* EXERCISE INPUT *
--- START ---

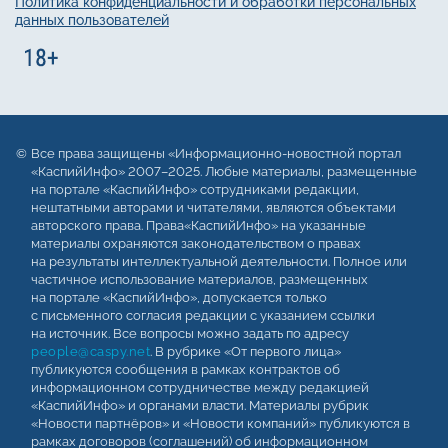
Политика конфиденциальности и обработки персональных
данных пользователей
Все права защищены «Информационно-новостной портал
«КаспийИнфо» 2007–2025. Любые материалы, размещенные
на портале «КаспийИнфо» сотрудниками редакции,
нештатными авторами и читателями, являются объектами
авторского права. Права«КаспийИнфо» на указанные
материалы охраняются законодательством о правах
на результаты интеллектуальной деятельности. Полное или
частичное использование материалов, размещенных
на портале «КаспийИнфо», допускается только
с письменного согласия редакции с указанием ссылки
на источник. Все вопросы можно задать по адресу
people@caspy.net
. В рубрике «От первого лица»
публикуются сообщения в рамках контрактов об
информационном сотрудничестве между редакцией
«КаспийИнфо» и органами власти. Материалы рубрик
«Новости партнёров» и «Новости компаний» публикуются в
рамках договоров (соглашений) об информационном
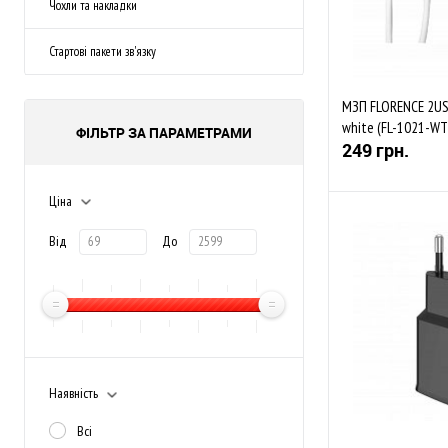
Чохли та накладки
Стартові пакети зв'язку
МЗП FLORENCE 2USB
white (FL-1021-WT
ФІЛЬТР ЗА ПАРАМЕТРАМИ
249 грн.
Ціна
Від
До
До обраного
В наявності
Наявність
Всі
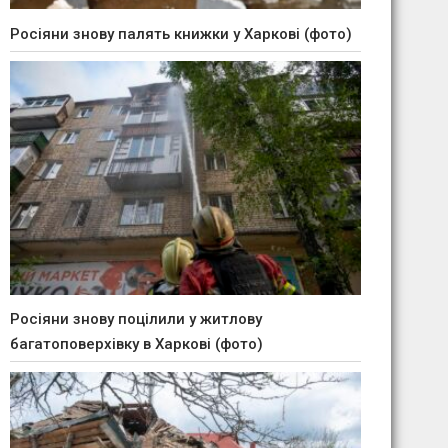
Росіяни знову палять книжки у Харкові (фото)
Росіяни знову поцілили у житлову
багатоповерхівку в Харкові (фото)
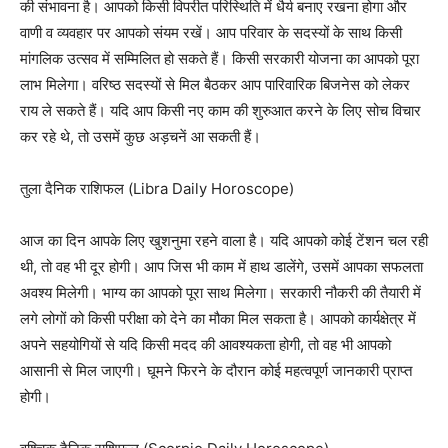
की संभावना है। आपको किसी विपरीत परिस्थिति में धैर्य बनाए रखना होगा और
वाणी व व्यवहार पर आपको संयम रखें। आप परिवार के सदस्यों के साथ किसी
मांगलिक उत्सव में सम्मिलित हो सकते हैं। किसी सरकारी योजना का आपको पूरा
लाभ मिलेगा। वरिष्ठ सदस्यों से मिल बैठकर आप पारिवारिक बिजनेस को लेकर
राय ले सकते हैं। यदि आप किसी नए काम की शुरुआत करने के लिए सोच विचार
कर रहे थे, तो उसमें कुछ अड़चनें आ सकती हैं।
तुला दैनिक राशिफल (Libra Daily Horoscope)
आज का दिन आपके लिए खुशनुमा रहने वाला है। यदि आपको कोई टेंशन चल रही
थी, तो वह भी दूर होगी। आप जिस भी काम में हाथ डालेंगे, उसमें आपका सफलता
अवश्य मिलेगी। भाग्य का आपको पूरा साथ मिलेगा। सरकारी नौकरी की तैयारी में
लगे लोगों को किसी परीक्षा को देने का मौका मिल सकता है। आपको कार्यक्षेत्र में
अपने सहयोगियों से यदि किसी मदद की आवश्यकता होगी, तो वह भी आपको
आसानी से मिल जाएगी। घूमने फिरने के दौरान कोई महत्वपूर्ण जानकारी प्राप्त
होगी।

--- END ---

* EXERCISE PROMPT *
Exact retyping is needed for the line with "अपने सहयोगियों से" and for each line after it through the end of the listing above; no other lines belong.

* YOUR RESPONSE *
अपने सहयोगियों से यदि किसी मदद की आवश्यकता होगी, तो वह भी आपको
आसानी से मिल जाएगी। घूमने फिरने के दौरान कोई महत्वपूर्ण जानकारी प्राप्त
होगी।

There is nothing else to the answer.